30.04.2016 11:27
Quelle: schweizerbauer.ch - sda
Forschung
Vitamin verlängert Mäuse-Leben
Wissenschaftlern ist es gelungen, die Regenerationskraft von Organen alternder Mäuse anzukurbeln. Wie das Team unter Leitung der EPFL berichtet, lebten die Tiere im Laborversuch dadurch länger.

Ein auch als Nahrungsergänzungsmittel verwendeter Stoff namens Nicotinamid Ribosid (NR) scheint Stammzellen länger jung zu halten. Zu diesem Schluss kommt ein internationales Forscherteam unter der Leitung von Johan Auwerx von der ETH Lausanne (EPFL). Im Laborversuch mit zwei Jahre alten Mäusen konnten sie so die Muskelregeneration der Tiere stimulieren.

Schub für Energielieferanten

Dass Organe wie Muskeln, Leber und Nieren mit dem Alter ihre Regenerationskraft verlieren, sei zu einem grossen Teil auf das Ermüden von Stammzellen zurückzuführen, so eine Mitteilung der EPFL vom Donnerstag. Die Forscher identifizierten Signalwege, die die «Kraftwerke» der Zelle, die Mitochondrien, regulieren, und untersuchten, wie sie sich mit dem Altern verändern.

Die Rolle der Mitochondrien für den Stoffwechsel ist seit langem bekannt. «Aber wir konnten erstmals zeigen, dass ihre Funktionsfähigkeit wichtig für Stammzellen ist», sagte Studienautor Hongbo Zhang gemäss der Mitteilung. NR ist eine dem Vitamin-B3 ähnliche Substanz, die als Vorläufer für ein zentrales Stoffwechselmolekül mit der Bezeichnung NAD+ dient. NAD+ spiele eine Schlüsselrolle für die Funktion von Mitochondrien, so Zhang.

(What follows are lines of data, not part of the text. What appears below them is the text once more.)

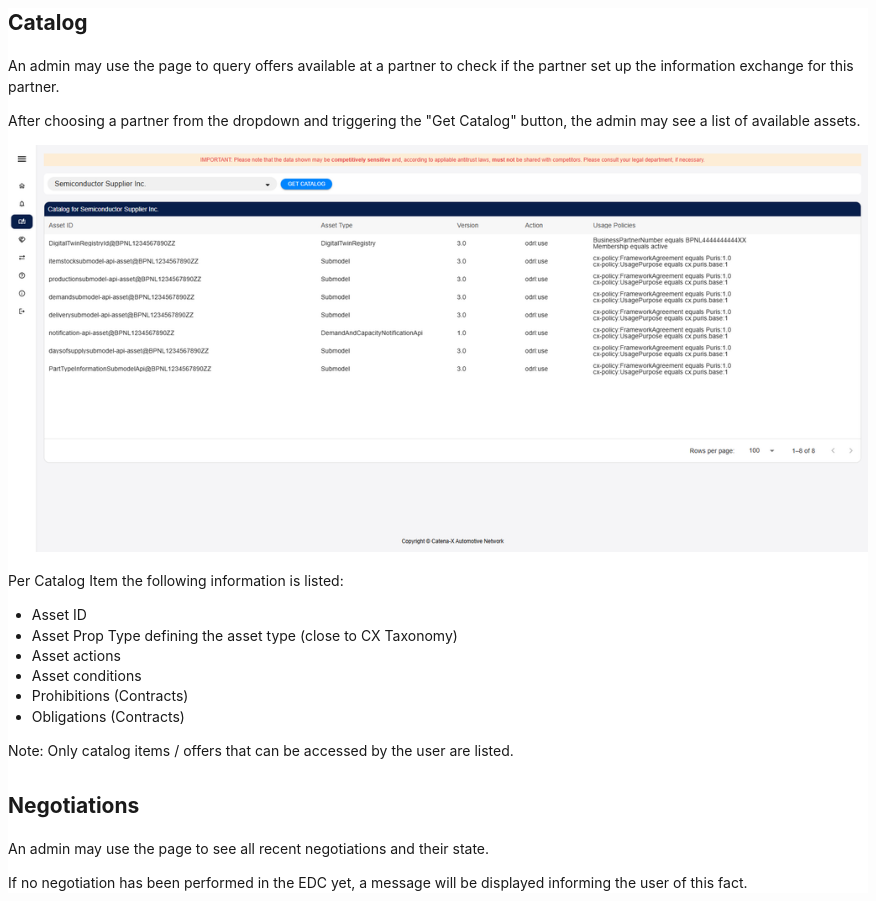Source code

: ## Catalog

An admin may use the page to query offers available at a partner to check if the partner set up the information exchange
for this partner.

After choosing a partner from the dropdown and triggering the "Get Catalog" button, the admin
may see a list of available assets.

![Catalog View after requesting an EDC's catalog](img/catalog_view_list.png)

Per Catalog Item the following information is listed:

- Asset ID
- Asset Prop Type defining the asset type (close to CX Taxonomy)
- Asset actions
- Asset conditions
- Prohibitions (Contracts)
- Obligations (Contracts)

Note: Only catalog items / offers that can be accessed by the user are listed.

## Negotiations

An admin may use the page to see all recent negotiations and their state.

If no negotiation has been performed in the EDC yet, a message will be displayed informing the user of this fact.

Forscher mahnen zu Vorsicht

Mäuse mit altersbedingt geschwächten Muskeln, die NR mit ihrer Nahrung bekamen, hätten eine bessere Muskelregeneration gezeigt und länger gelebt als Kontrolltiere, die kein NR erhielten, erklärte der Forscher. Die Ergebnisse erscheinen im Fachjournal «Science».

Andere Studien zeigten bereits einen ähnlichen Effekt von NR auf Stammzellen des Gehirns und der Haut. Die Substanz ist als Nahrungsergänzungsmittel erhältlich und wird mancherorts mit ihrer potenziell lebensverlängernden Wirkung beworben, obwohl wissenschaftliche Beweise dafür beim Menschen fehlen.

Die Forscher mahnen jedoch zu Vorsicht. Zwar seien keine negativen Nebenwirkungen nach der Einnahme von NR bekannt, jedoch kurbele es die Funktion aller Zellen an. Das bedeutet auch die von Tumorzellen. Weitere Forschung sei daher nötig.